Restrictions on administrator appointments by creditors etc.

26.—(1) No step is to be taken by any person to make an appointment in relation to a company under paragraph 15 or 23 of Schedule B1 to the Insolvency Order (powers of holder of floating charge and of the company itself and of its directors to appoint administrators) if—

(a)an energy administration order is in force in relation to the company;

(b)an energy administration order has been made in relation to the company but is not yet in force; or

(c)an application for such an order is outstanding.

(2) In the case of a protected energy company to which subsection (1) does not apply, an appointment in relation to that company under paragraph 15 or 23 of Schedule B1 to the Insolvency Order takes effect only if each of the conditions mentioned in subsection (3) is met.

(3) Those conditions are—

(a)that a copy of every document in relation to the appointment that is filed or lodged with the High Court in accordance with paragraph 19 or 30 of Schedule B1 to the Insolvency Order (documents to be filed or lodged for appointment of administrator) has been served both on the Department and on the Authority;

(b)that a period of 14 days has elapsed since the service of the last of those copies to be served;

(c)that there is no outstanding application to the High Court for an energy administration order in relation to the company in question; and

(d)that the making of an application for such an order has not resulted in the making of an energy administration order which is in force or is still to come into force.

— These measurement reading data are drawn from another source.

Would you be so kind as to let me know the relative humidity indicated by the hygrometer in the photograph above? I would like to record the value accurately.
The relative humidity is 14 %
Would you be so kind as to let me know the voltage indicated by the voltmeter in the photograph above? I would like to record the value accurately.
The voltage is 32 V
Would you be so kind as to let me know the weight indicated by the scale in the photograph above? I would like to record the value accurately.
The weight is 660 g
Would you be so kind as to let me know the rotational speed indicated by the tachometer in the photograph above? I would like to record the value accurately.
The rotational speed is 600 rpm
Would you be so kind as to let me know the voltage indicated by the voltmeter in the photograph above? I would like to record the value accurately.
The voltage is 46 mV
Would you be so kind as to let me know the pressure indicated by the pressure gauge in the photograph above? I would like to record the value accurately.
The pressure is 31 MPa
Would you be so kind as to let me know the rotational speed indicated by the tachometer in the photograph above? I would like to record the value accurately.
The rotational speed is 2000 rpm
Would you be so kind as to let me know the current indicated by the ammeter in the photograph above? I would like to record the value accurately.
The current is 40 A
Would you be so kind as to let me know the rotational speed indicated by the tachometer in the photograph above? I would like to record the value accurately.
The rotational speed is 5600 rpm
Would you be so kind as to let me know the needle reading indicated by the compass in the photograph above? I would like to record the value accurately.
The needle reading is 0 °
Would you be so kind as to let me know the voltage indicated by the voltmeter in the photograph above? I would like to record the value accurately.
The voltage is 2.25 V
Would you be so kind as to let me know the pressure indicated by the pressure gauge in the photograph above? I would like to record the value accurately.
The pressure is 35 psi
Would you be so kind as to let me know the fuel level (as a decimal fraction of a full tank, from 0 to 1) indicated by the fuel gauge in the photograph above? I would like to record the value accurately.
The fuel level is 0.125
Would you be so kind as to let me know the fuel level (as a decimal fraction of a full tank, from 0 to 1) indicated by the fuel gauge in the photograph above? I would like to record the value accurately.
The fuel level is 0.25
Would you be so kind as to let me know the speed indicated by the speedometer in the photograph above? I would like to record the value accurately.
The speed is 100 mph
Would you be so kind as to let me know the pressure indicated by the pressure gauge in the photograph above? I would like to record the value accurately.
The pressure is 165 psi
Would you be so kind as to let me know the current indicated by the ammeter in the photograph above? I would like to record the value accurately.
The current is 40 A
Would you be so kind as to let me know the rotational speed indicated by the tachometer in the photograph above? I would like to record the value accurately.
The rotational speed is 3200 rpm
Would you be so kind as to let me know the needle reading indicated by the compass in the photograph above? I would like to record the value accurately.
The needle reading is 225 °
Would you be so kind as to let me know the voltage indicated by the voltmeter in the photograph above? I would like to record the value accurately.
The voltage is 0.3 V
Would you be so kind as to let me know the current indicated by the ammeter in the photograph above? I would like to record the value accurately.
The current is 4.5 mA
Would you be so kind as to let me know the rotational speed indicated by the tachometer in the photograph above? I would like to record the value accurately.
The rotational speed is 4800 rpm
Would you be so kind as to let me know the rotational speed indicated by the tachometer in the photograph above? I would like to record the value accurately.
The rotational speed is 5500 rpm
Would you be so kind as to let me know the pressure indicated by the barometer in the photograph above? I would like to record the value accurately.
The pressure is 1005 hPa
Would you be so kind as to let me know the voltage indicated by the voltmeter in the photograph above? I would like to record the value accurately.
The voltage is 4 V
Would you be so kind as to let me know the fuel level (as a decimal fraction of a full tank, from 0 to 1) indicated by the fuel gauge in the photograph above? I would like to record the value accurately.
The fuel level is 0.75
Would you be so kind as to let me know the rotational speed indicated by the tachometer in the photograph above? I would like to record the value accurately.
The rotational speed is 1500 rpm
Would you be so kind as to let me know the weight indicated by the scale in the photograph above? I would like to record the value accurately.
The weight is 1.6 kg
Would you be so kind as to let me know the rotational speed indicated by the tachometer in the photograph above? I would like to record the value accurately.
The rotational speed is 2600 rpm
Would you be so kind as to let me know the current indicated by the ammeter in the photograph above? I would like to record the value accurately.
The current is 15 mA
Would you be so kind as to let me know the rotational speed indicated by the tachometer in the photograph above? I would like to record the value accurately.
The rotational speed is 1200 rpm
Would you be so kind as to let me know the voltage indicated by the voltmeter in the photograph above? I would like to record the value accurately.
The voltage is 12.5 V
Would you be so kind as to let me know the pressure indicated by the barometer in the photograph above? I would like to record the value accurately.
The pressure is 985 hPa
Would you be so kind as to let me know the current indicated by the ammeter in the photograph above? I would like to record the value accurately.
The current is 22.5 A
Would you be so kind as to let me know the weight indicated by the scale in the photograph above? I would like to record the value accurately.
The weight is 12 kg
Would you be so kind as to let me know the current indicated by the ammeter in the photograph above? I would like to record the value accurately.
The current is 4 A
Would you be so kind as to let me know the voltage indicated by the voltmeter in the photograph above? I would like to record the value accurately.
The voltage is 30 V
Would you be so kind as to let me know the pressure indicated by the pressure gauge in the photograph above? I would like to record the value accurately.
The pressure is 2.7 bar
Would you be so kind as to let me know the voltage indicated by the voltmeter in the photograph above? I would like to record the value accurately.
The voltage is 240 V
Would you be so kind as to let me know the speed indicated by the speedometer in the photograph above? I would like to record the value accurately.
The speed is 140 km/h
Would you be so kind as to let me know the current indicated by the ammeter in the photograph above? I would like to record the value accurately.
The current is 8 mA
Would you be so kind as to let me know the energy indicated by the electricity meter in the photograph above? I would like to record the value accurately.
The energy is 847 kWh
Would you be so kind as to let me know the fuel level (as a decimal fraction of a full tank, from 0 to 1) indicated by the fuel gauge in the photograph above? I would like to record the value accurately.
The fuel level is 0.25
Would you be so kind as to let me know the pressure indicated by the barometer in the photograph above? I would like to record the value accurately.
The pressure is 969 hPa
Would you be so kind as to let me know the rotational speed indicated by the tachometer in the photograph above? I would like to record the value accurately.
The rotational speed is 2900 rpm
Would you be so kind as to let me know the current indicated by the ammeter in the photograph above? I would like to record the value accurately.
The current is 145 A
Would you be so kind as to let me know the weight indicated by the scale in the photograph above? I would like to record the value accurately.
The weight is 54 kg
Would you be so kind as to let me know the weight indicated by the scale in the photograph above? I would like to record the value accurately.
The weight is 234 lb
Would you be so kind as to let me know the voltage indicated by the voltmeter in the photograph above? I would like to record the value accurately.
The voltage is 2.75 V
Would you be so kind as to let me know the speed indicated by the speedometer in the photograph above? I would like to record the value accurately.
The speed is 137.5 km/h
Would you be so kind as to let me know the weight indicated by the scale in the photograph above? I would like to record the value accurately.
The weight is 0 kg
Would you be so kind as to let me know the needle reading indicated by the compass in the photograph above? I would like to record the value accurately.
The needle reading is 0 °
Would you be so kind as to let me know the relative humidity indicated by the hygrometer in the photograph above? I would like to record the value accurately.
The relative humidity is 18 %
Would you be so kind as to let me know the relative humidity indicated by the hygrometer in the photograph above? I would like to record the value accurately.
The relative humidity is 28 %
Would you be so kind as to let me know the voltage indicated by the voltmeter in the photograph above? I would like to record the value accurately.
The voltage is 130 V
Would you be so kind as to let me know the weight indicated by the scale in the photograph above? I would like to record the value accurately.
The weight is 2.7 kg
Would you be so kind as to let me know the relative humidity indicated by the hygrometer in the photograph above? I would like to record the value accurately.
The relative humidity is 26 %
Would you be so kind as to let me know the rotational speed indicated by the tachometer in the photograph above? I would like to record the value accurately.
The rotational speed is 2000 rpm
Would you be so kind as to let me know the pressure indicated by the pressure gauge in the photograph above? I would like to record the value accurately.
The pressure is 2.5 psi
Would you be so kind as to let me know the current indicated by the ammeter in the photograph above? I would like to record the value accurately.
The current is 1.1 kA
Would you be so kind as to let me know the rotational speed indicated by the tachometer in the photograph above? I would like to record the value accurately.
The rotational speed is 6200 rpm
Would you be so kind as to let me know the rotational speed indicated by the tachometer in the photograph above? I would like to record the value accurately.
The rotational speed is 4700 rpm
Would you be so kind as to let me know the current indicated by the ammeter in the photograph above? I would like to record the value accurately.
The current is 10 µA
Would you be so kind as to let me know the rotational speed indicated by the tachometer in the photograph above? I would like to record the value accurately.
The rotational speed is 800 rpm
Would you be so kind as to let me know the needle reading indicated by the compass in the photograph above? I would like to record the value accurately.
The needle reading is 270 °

(4) Paragraph 45 of Schedule B1 to the Insolvency Order (interim moratorium) does not prevent, or require the permission of the High Court for, the making of an application for an energy administration order at any time before the appointment takes effect.

Restrictions on enforcement of security

27.—(1) No step to enforce a security over property of a protected energy company is to be taken by any person, unless—

(a)notice of intention to do so has been served both on the Department and on the Authority; and

(b)a period of at least 14 days has elapsed since the service of the last of those notices to be served.

(2) In the case of a protected energy company which is a non-NI company, the reference in subsection (1) to the property of the company is a reference only to its property in Northern Ireland.